There isn’t usually much to do in your admin account(s). Instead, you’ll be assuming roles in other accounts where your real work happens. There are three ways this happens:

substrate assume-role

Ad-hoc movement throughout your organization is made easy by the substrate assume-role command. It understands the layout and can convert domains, environments, and qualities into the appropriate AWS account numbers for you.

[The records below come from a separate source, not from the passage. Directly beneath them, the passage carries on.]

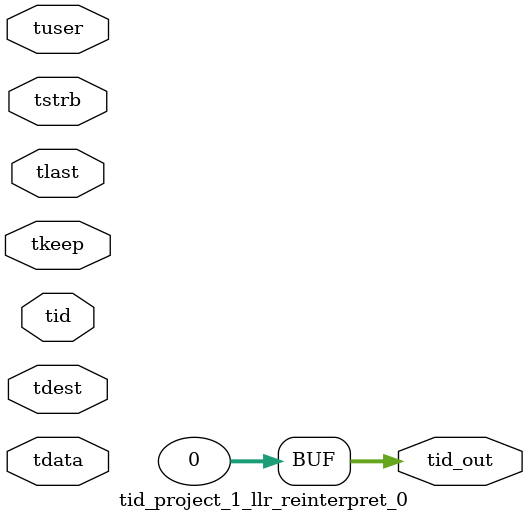
<source format=v>


`timescale 1ps/1ps

module tid_project_1_llr_reinterpret_0 #
(
parameter C_S_AXIS_TID_WIDTH   = 1,
parameter C_S_AXIS_TUSER_WIDTH = 0,
parameter C_S_AXIS_TDATA_WIDTH = 0,
parameter C_S_AXIS_TDEST_WIDTH = 0,
parameter C_M_AXIS_TID_WIDTH   = 32
)
(
input  [(C_S_AXIS_TID_WIDTH   == 0 ? 1 : C_S_AXIS_TID_WIDTH)-1:0       ] tid,
input  [(C_S_AXIS_TDATA_WIDTH == 0 ? 1 : C_S_AXIS_TDATA_WIDTH)-1:0     ] tdata,
input  [(C_S_AXIS_TUSER_WIDTH == 0 ? 1 : C_S_AXIS_TUSER_WIDTH)-1:0     ] tuser,
input  [(C_S_AXIS_TDEST_WIDTH == 0 ? 1 : C_S_AXIS_TDEST_WIDTH)-1:0     ] tdest,
input  [(C_S_AXIS_TDATA_WIDTH/8)-1:0 ] tkeep,
input  [(C_S_AXIS_TDATA_WIDTH/8)-1:0 ] tstrb,
input                                                                    tlast,
output [(C_M_AXIS_TID_WIDTH   == 0 ? 1 : C_M_AXIS_TID_WIDTH)-1:0       ] tid_out
);

assign tid_out = {1'b0};

endmodule


</source>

To get temporary credentials in your example development default account (once you’ve created such an account), you’d run substrate assume-role -domain example -environment development -quality default. Without any additional arguments, substrate assume-role prints shell environment variables so you should wrap it in eval. It will also feed the shell an unassume-role alias you can use to pop back into your admin account:

eval $(substrate assume-role -domain example -environment development -quality default)
# do whatever you like
unassume-role

If you have a specific command you need to run, tack it onto the end thus:

substrate assume-role -domain example -environment development -quality default aws ec2 describe-security-groups

Terraform

A lot of work in your AWS organization hopefully happens in Terraform and not ad-hoc shell sessions. substrate create-account creates a root Terraform module for you with providers configured to assume the appropriate role so you don’t have to think about matching credentials in your environment with directories in which you invoke terraform apply. All you’ll ever need to invoke Terraform are those Administrator you get from the Credential and Instance Factories.

AWS Console

The AWS Console includes a “switch role” feature that you’re welcome to use but accessing the AWS Console shows that you probably won’t need it. In your Substrate-managed AWS organization, access to the AWS Console feels less like switching roles and more like going straight into the account you need to access.